Guoqiang was selected as a finalist for the Hugo Boss Award in 1996 and was awarded a Golden Lion during the 48th Venice Biennale in 1999. In 2007 Tsai received the seventh Hiroshima Art Prize.
In all this time, Tsai has had time to show his art in all corners of the world. He has traveled to Europe, America, Africa and Asia. His first solo exhibition in Brazil, “Cai Guoqiang: Da Vinci do Povo,” toured three cities across the country in 2013. That year it was the most attended exhibition by a contemporary artist worldwide, with over a million visitors.
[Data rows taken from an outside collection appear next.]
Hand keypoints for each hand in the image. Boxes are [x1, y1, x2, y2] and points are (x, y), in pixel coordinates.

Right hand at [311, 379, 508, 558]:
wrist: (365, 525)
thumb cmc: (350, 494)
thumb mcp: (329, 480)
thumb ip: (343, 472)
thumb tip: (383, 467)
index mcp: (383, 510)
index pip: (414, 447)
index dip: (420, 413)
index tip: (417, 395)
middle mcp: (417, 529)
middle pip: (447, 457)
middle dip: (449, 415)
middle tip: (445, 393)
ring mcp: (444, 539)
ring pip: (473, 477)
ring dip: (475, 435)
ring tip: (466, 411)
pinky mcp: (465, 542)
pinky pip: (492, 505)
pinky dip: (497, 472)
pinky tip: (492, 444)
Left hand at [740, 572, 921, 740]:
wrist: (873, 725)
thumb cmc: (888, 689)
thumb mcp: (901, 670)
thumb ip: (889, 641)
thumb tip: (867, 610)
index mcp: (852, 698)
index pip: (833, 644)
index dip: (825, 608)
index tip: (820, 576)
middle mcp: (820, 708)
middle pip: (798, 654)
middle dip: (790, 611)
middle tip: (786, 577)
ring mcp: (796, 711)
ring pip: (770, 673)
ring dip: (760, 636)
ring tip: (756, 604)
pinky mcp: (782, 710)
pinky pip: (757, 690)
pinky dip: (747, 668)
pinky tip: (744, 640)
Tsai did not skimp on Russia, either. In Moscow, he created an installation devoted to the events of the October Revolution. For this, he needed baby carriages, which were kindly provided by Muscovites.
What Cai Guoqiang is doing now
Even though Cai left his native China long ago, he returns to his homeland from time to time. When he first migrated, many officials did not completely disown him, but they balked, accusing him of selling out to Western capitalism and disregarding his Chinese roots. Soon, however, such talk subsided: Tsai had no intention of abandoning his ancestors and his homeland, emphasizing this in his art in every possible way.
In recent years, he has lived in New York with his family, is engaged in creativity and the upbringing of his youngest daughter – the older has long since gone into free flight. Family values are very important to him. This is clearly evident in the way he lit a five-hundred-foot ladder into the sky to celebrate his grandmother’s birthday.
Can you draw with gunpowder?
The process of drawing with gunpowder is actually quite simple. First, you need to create a sketch or outline of what you want to draw. Then, you need to use a stick to make a small hole in the surface where you are going to be drawing. Next, fill the hole with gunpowder and light it on fire. Lastly, quickly draw your design onto the surface before the fire goes out.
Can we make gunpowder at home?
Gunpowder is a mixture of sulfur, charcoal, and potassium nitrate. It is used to create an explosion.
The first step in making gunpowder is to make a paste by mixing together the sulfur and charcoal.
Next, the paste has to be heated with the potassium nitrate until it turns into a liquid.
The final step in making gunpowder is drying it out so that it becomes hard again.